AUFGABENSTELLUNG
Geben Sie die Daten vom Anfang bis einschließlich der Zeile mit „12: (349, 179)“ als JSON-Liste von Zeichenketten wieder, eine Zeichenkette je Zeile und ohne Leerzeilen. Lassen Sie die Bilder in der Antwort weg.

GEGEBENE DATEN
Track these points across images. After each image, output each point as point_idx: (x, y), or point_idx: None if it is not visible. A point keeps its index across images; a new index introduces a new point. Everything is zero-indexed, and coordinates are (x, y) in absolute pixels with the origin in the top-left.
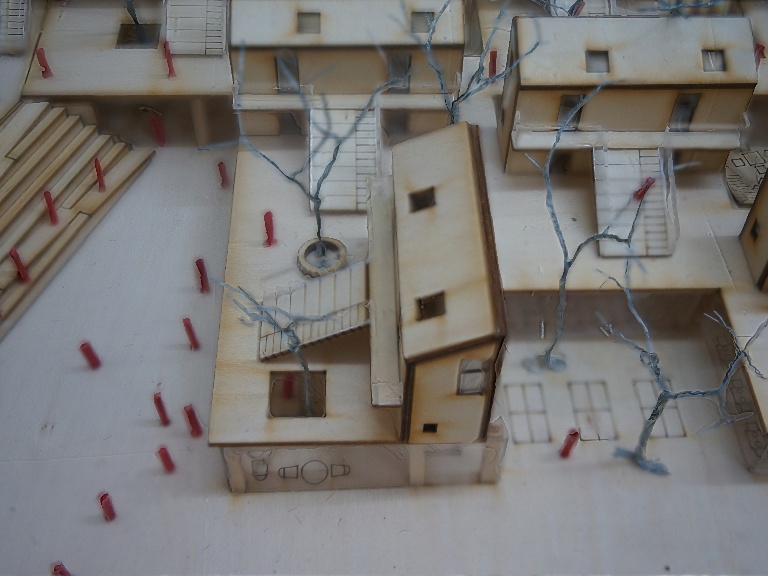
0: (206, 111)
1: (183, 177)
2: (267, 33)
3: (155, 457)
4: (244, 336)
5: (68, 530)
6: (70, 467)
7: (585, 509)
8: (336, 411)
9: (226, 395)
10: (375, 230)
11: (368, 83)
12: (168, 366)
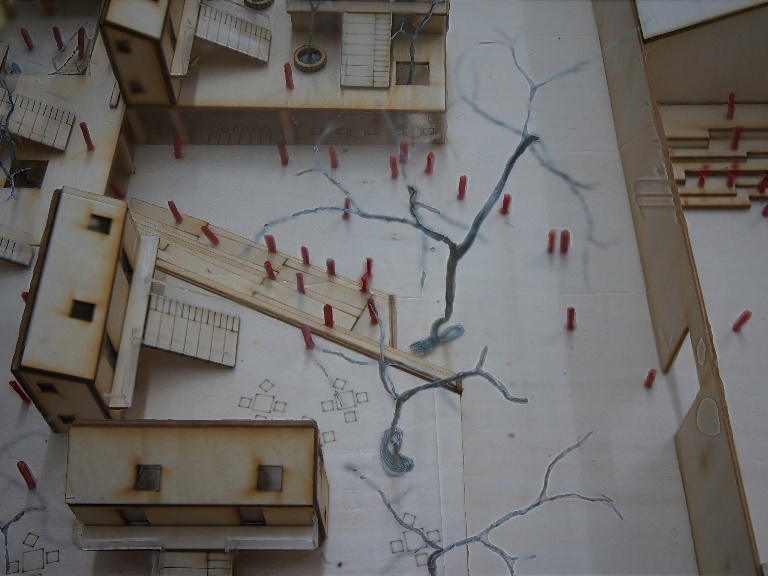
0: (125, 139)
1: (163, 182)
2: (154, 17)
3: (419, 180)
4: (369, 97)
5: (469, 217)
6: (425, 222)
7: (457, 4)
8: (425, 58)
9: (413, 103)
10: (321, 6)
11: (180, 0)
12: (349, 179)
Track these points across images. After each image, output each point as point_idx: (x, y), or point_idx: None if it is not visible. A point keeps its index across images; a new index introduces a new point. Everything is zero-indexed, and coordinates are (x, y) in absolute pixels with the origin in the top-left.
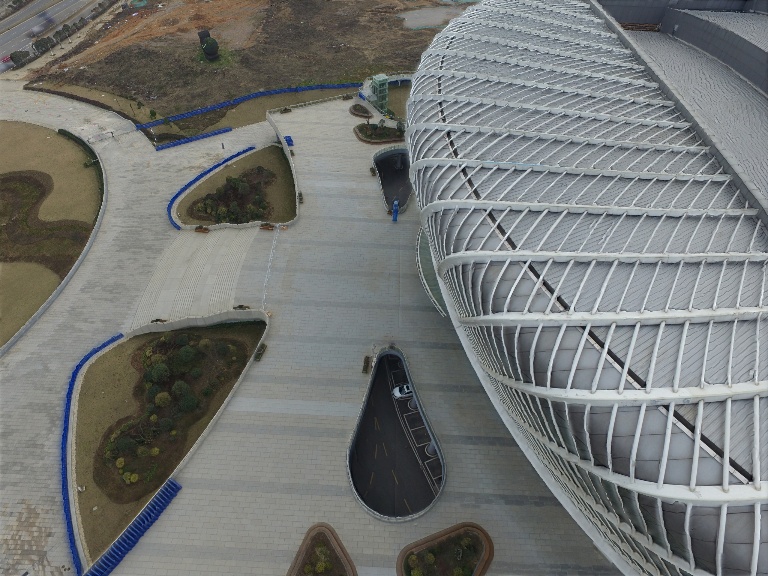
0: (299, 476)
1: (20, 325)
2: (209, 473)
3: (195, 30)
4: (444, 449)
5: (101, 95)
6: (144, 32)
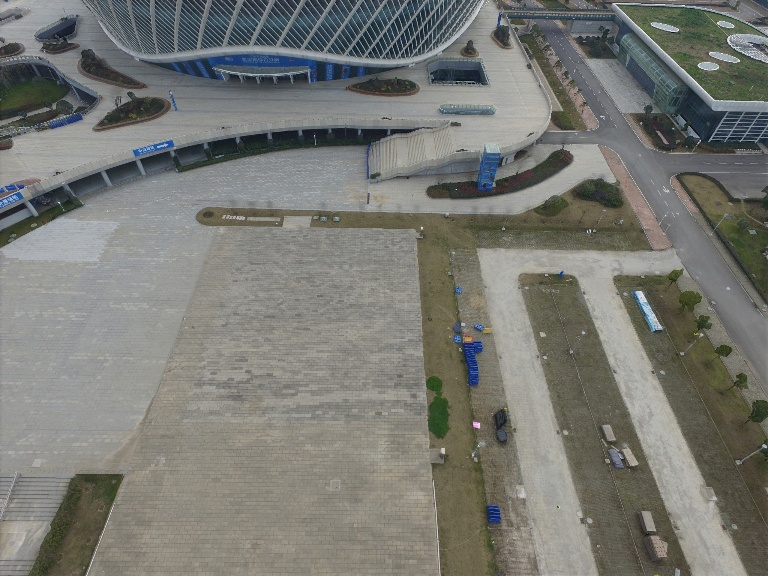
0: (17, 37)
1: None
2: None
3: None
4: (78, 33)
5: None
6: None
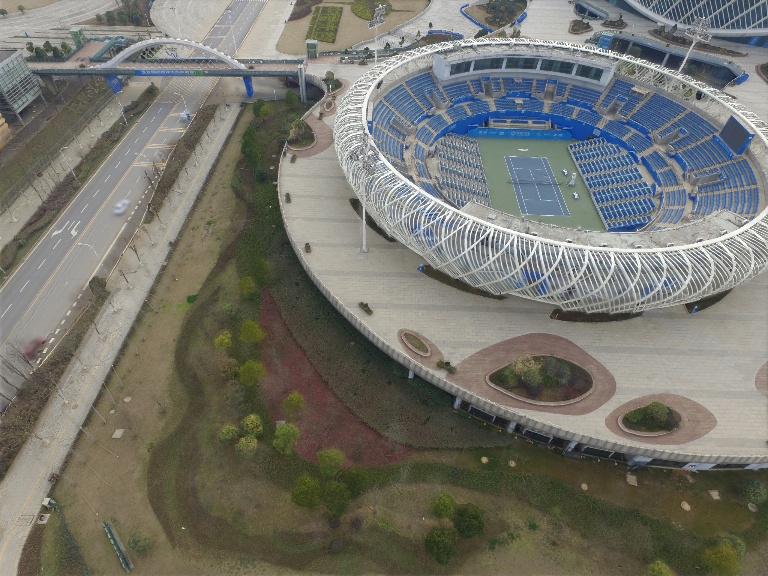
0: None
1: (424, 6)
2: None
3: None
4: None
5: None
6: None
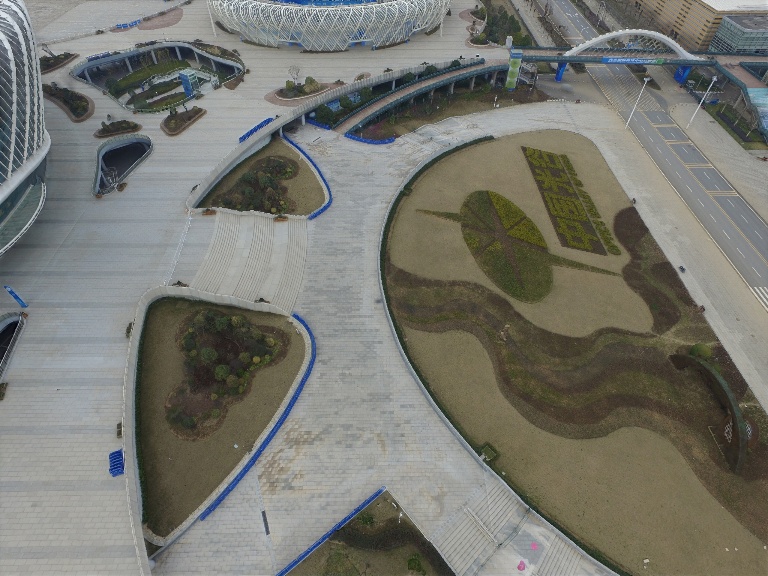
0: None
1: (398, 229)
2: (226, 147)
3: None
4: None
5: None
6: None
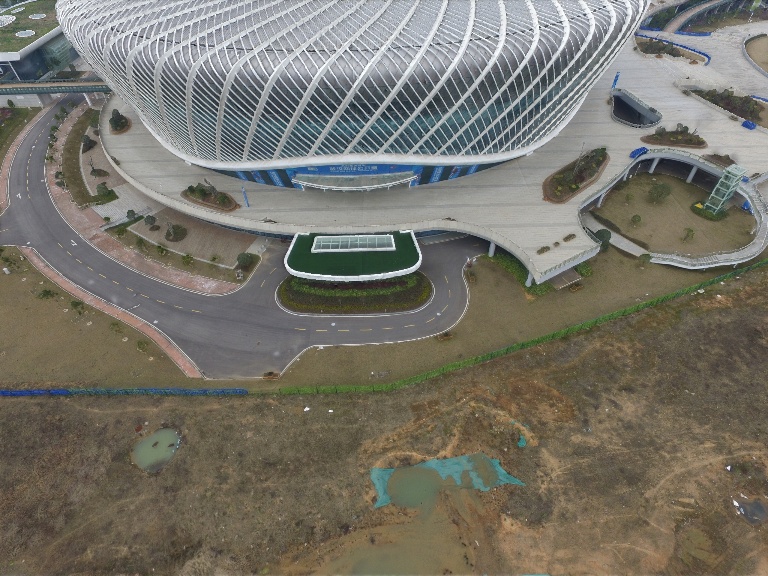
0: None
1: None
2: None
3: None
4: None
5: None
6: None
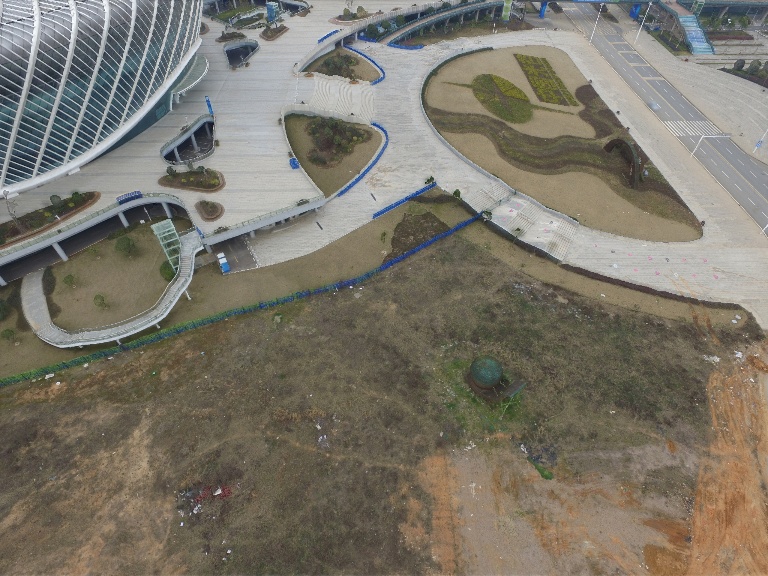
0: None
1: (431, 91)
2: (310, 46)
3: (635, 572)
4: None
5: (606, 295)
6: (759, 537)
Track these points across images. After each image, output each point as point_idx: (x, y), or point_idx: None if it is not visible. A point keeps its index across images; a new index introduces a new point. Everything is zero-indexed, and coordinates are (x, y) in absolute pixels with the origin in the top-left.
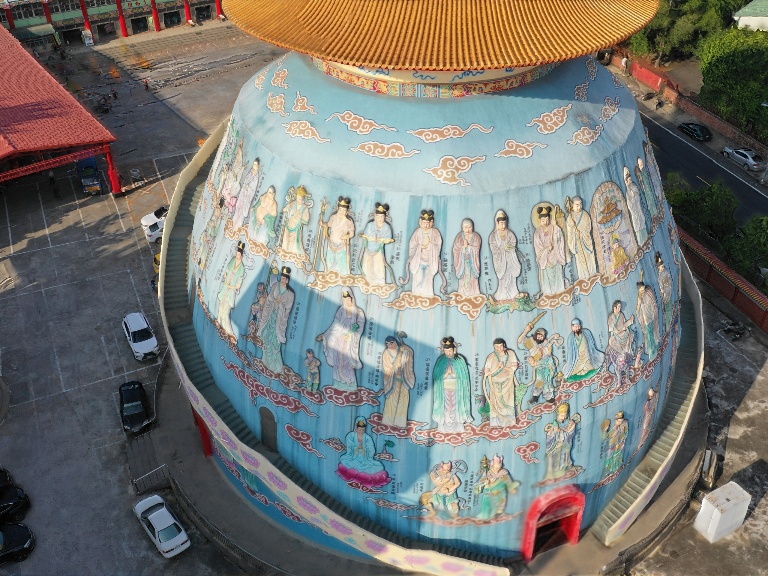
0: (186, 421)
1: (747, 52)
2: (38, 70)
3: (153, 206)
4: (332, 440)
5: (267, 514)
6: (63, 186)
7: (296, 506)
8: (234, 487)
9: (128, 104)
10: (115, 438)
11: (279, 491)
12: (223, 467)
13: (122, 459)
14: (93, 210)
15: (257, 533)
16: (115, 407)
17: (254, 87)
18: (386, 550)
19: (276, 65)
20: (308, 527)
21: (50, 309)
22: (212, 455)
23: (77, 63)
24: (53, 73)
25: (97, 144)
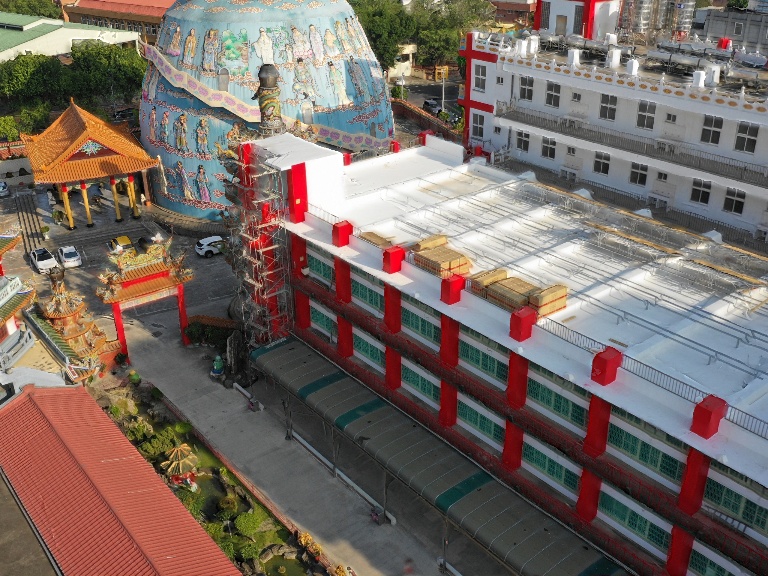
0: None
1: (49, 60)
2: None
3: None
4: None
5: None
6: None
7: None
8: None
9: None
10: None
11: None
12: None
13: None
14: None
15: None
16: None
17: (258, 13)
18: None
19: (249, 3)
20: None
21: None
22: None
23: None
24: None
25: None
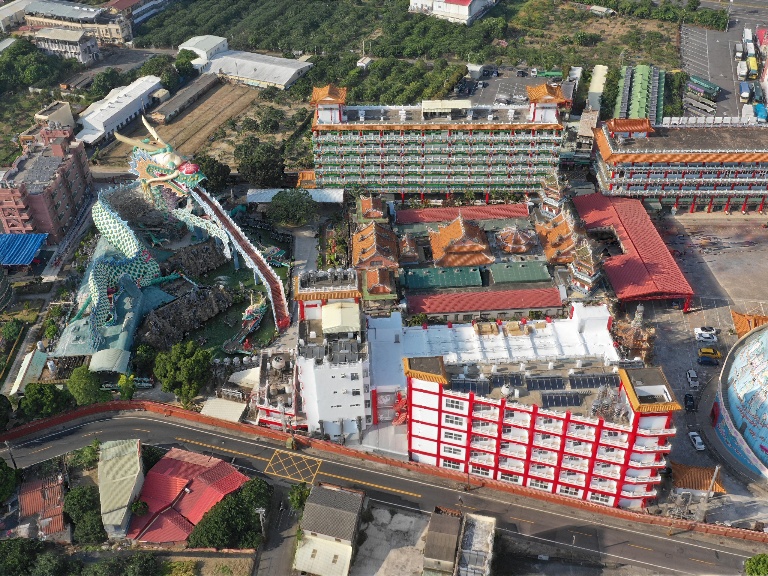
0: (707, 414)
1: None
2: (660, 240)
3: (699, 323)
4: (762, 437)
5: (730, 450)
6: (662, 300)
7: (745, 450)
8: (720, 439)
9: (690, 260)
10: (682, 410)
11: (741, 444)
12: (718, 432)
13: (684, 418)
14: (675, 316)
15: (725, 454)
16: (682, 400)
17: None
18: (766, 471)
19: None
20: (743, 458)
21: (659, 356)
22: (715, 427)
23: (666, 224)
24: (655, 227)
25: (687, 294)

BEARBEITETE AUFGABE
[
  "Track these points across images. After each image, output each point as point_idx: (x, y), or point_idx: None if it is not visible. A point keeps its index across images; a new index introduces a new point. Everything is zero-indexed, and coordinates are (x, y) in absolute pixels with the origin in the top-left.",
  "0: (206, 111)",
  "1: (183, 177)",
  "2: (267, 33)",
  "3: (155, 457)",
  "4: (244, 336)",
  "5: (68, 530)",
  "6: (70, 467)",
  "7: (585, 509)",
  "8: (336, 411)",
  "9: (226, 395)",
  "10: (375, 230)",
  "11: (368, 83)",
  "12: (168, 366)",
  "0: (125, 139)",
  "1: (163, 182)",
  "2: (154, 17)",
  "3: (419, 180)",
  "4: (369, 97)",
  "5: (469, 217)",
  "6: (425, 222)",
  "7: (457, 4)",
  "8: (425, 58)",
  "9: (413, 103)",
  "10: (321, 6)",
  "11: (180, 0)",
  "12: (349, 179)"
]